I haven't had anything to write on my blog in a little while (yes, I
have posted, but those have been posts from January or February that I
hadn't yet put up). But something I haven't gotten a lot of complaints
about have been my reports about brushes with ghosts.*
A
couple of the crappiest cameras we have here are the ones in the halls
downstairs and in the building next to us. While that has proved
problematic when trying to identify patrons or suspicious individuals,
it does wonders for would-be ghost sightings.
Take
this image, for example. I glanced at the monitor and there was a
shape standing on the west stairs in a long white dress, the kind nobody
wears anymore. Of course, she had no face.
Well, I've seen this phenomenon before--and haven't we all awoken on a Monday morning forty minutes before our alarms are set to go off only to discover that we have no face?--so I watched the spectre in question. Turns out it was just a young woman, posing for photos, and color me surprised, she was not thrilled to hear that I had mistaken her for a ghost.
Between you and me, if you came up to me sometime and said, "Holy cow, I totally thought you were a ghost," I would take it as a compliment. Also, feel free to sub out "ghost" with "zombie," "devil-worshiper," "Child of the Corn," "serial killer," "wereoctopus," or "pervert."

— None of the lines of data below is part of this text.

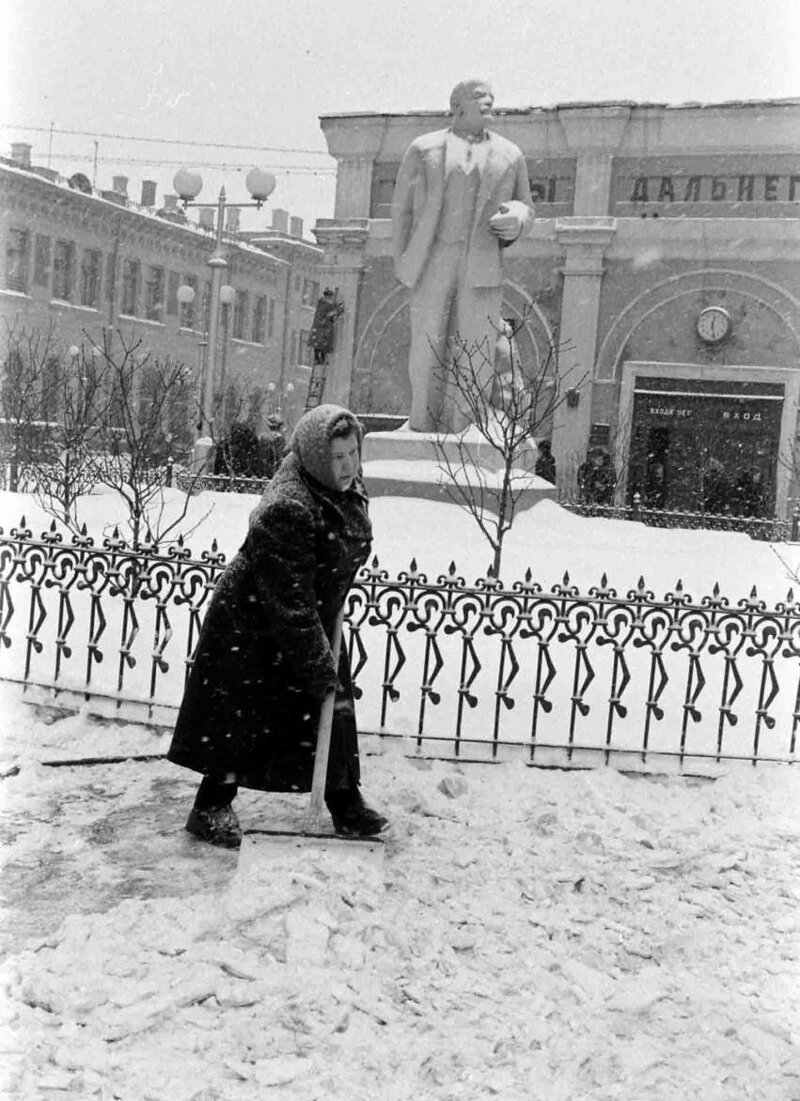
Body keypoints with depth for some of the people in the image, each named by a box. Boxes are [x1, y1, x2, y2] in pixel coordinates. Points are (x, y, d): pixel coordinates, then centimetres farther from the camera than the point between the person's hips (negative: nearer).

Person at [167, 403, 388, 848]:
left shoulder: (347, 490, -4)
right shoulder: (285, 510, -33)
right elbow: (288, 603, -31)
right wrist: (319, 666, -27)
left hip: (314, 619, 8)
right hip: (252, 627, -8)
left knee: (331, 711, 11)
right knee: (238, 721, 2)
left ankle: (345, 803, 24)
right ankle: (212, 807, 19)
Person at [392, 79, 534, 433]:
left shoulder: (510, 155, 15)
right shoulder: (423, 149, 11)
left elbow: (525, 206, 20)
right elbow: (402, 208, 11)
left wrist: (516, 218, -4)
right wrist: (401, 262, 4)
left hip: (482, 267, 1)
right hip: (431, 262, -1)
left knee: (476, 351, -6)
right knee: (427, 349, -2)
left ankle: (459, 435, -2)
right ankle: (421, 430, 6)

Apropos of nothing, ghosts often tell Chuck Norris stories around campfires.
P.S. You may be wondering what the title of this post is all about. To be honest, I couldn't decide if the ghosts should have gotten a point, with me getting zero, or the other way around. Ultimately, I decided that I needed a win, just this once.
*Of course, I haven't gotten any compliments about it either, but whatchoogondo?